I decided I needed to try out open water swimming since I had failed to practice that enough prior to my first triathlon. A couple of weeks ago I went for my first group open water swim and had a pretty good experience. One of the girls I met there gave me her waist float which really helped me to feel less anxious, but that same panic set over me several times during the swim. I was lucky enough to have someone swimming with me and he gave me great pointers. I was ready to come back the next week and try again, and now was even entertaining the idea of just going for the full sprint and completing it with Paula.
And that’s what led to the eventual burnout.

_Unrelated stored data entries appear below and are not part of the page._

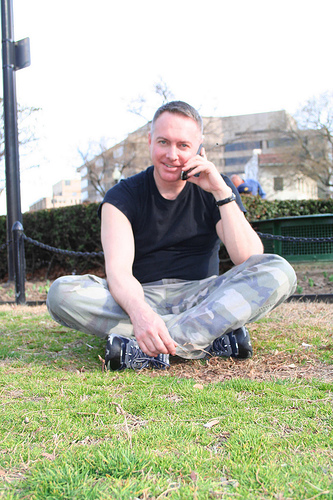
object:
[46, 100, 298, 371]
man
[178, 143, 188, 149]
eye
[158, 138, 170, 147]
eye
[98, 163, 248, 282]
black shirt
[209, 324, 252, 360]
sneaker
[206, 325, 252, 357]
foot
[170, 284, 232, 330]
camoflage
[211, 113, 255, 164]
ground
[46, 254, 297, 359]
army pants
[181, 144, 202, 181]
cell phone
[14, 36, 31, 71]
sign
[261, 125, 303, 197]
ground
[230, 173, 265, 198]
man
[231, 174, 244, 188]
head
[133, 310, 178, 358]
hand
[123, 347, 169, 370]
shoelaces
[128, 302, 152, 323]
wrist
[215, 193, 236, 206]
watch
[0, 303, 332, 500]
grass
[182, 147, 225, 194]
hand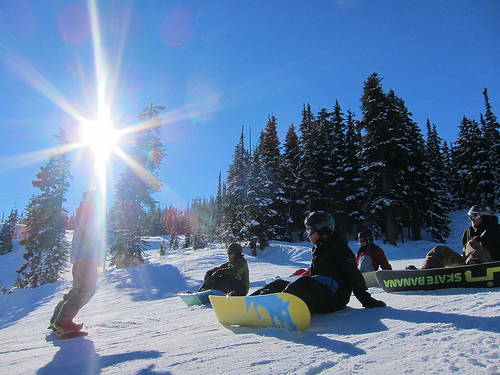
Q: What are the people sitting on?
A: Snow.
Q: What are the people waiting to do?
A: Snowboard.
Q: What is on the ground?
A: Snow.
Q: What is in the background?
A: The sun.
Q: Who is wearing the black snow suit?
A: Man on ground.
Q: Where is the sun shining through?
A: Between the 2 trees.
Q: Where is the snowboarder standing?
A: In glare of sun.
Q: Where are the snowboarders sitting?
A: In the snow.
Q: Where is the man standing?
A: In front of snowboarders.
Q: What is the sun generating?
A: Circle rays.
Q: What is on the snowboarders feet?
A: Snowboard.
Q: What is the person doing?
A: Leaning forward on board.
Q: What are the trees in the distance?
A: Evergreen trees.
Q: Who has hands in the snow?
A: Person with yellow board.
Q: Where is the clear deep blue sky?
A: Over the slope.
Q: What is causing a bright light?
A: The glare from the sun.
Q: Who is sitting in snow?
A: The man.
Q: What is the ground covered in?
A: Snow.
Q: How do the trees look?
A: Covered in snow.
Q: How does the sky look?
A: Blue and clear.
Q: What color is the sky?
A: Blue.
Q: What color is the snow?
A: White.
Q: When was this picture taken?
A: During the day.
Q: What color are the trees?
A: Green.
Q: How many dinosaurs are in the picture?
A: Zero.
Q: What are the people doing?
A: Snowboarding.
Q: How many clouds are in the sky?
A: Zero.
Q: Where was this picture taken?
A: Mountain.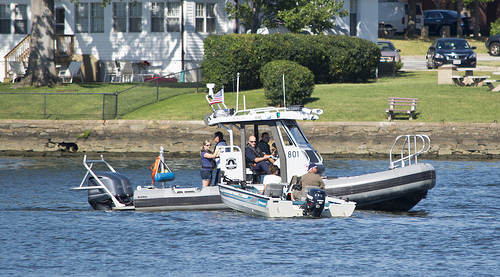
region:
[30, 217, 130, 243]
calm blue waters in the bay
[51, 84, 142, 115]
green chain link fence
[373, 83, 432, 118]
small pink bench on grass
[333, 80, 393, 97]
well cultivated green grass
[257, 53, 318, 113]
large round green tree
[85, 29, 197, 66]
white panels on white house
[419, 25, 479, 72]
blue passenger car in parking space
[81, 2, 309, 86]
large white house on shore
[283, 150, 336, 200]
man in white boat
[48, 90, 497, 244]
large boat filled with people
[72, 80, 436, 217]
Boat on the water by a smaller boat.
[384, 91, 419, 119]
Wood bench on the bank.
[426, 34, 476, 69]
Black car to the right of a house.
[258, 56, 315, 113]
Bush close to the water.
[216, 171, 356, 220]
Smaller boat in the water.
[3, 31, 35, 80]
Wooden rails on a staircase going to a house.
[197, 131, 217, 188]
A blonde haired woman standing in a purple shirt.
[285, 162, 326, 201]
A man sitting in a smaller boat.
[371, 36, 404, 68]
A barely visible car sitting directly to the right of a house.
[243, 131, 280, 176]
Two guys sitting in a larger boat.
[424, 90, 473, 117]
this is the grass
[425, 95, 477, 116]
the grass is green in color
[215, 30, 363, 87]
this is a hedge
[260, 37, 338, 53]
the leaves are green in color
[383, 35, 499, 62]
these are three cars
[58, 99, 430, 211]
these are two boats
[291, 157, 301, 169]
the boat is white in color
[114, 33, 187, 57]
this is the wall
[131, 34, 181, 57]
the wall is white in color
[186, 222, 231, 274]
this is the water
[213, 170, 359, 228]
white and blue fishing boat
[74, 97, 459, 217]
two engine police boat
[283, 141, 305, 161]
number 801 on police boat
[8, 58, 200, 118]
black fence around yard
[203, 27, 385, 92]
Green hedges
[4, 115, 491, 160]
brown stone sea wall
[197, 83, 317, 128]
united states flag on police boat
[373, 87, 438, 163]
brown park bench behind sea wall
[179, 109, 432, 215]
six people on boats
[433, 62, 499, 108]
picinic tables in grass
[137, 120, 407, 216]
this is a boat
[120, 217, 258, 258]
this is a water body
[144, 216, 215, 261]
the water is calm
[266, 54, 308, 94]
this is a tree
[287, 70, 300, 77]
the tree has green leaves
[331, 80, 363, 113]
this is a grass area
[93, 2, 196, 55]
this is a building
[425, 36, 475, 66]
this is a car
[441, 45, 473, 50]
the car is black in color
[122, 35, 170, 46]
the wall is white in color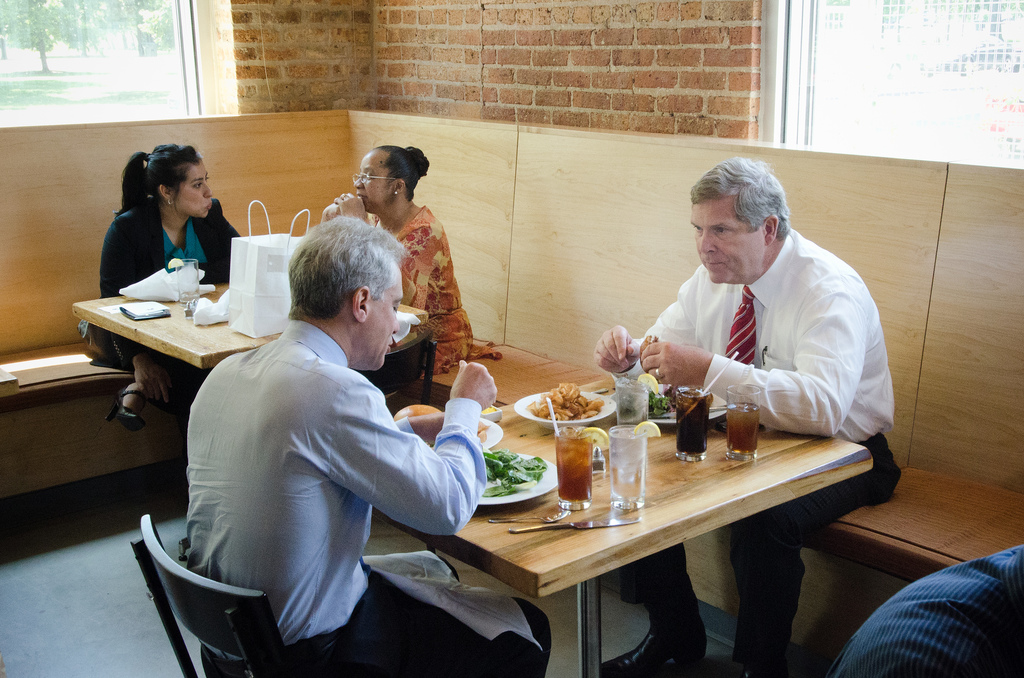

I worked a multi sport event in Caseville and was really hoping that it would inspire me more, but it didn’t. As I watched the athletes going out for the swim, I felt that tight feeling of anxiety, and I was safely standing on shore. I told myself I would do one more open water swim practice before I decided one way or the other. This time I took my husband with me, because he was even talking about doing the super sprint. While the open water swim went pretty well for me, it did not go well for my hubby. He barely started swimming and turned around without me realizing it, which caused me to panic because I lost track of everyone I was supposed to be swimming with. Although I ended up doing a 400m swim that night, it was broken up with several rests on the waist float. The people I was swimming with were much faster than me and got ahead of me instead of staying next to me, and it would cause me to overdo it and panic. Plus I couldn’t stop thinking about my husband being by himself, me pushing him to do this, and feeling awful about it. I got home that night and just sobbed.
I couldn’t remember the last time I had run (it was the Friday before). I couldn’t remember when I had last updated my Facebook or my blog. Instead of loving my training, I was feeling overwhelmed. I was dreading having to do more brick workouts. And I just came to the realization that multi sport is not my thing. I have wanted it to be so bad because I am so inspired by the people who do it. I have wanted it to be because I know I need cross training. But I reach a point where I am so overwhelmed by training in the different disciplines that I just get burned out on everything… and I do not want to feel that way about running.
So I had a good talk with my husband and a few of my friends, including Paula, about all of it. I didn’t want to spend the money on a race that I just wasn’t that into. I wanted to actually cheer my best friend on at her first triathlon, not be stressing out and struggling to finish and completely miss her doing awesome. I decided not to do the race at all – no sprint, super sprint or duathlon – and instead to just be a race mom and support my friend. The day I decided this I went for a 4 mile run by myself and I enjoyed every single step.
I still think that I want to do a duathlon some day, but not now. I would like to do it with the race company that I’m working for – TriToFinish – and to plan a little further in advance instead of finding a four week duathlon training plan and trying to wing it. I want to learn more about the bike and get better at it, but not necessarily invest a ton of money into different equipment and set up. For now the focus is back on marathon training. I re-focused my training plan and am excited about sticking to it. I feel a lot less overwhelmed and hopefully have hurdled the burnout. And I can’t tell you how excited I am to be able to support my friend and be her race mom without the stress of doing my own race!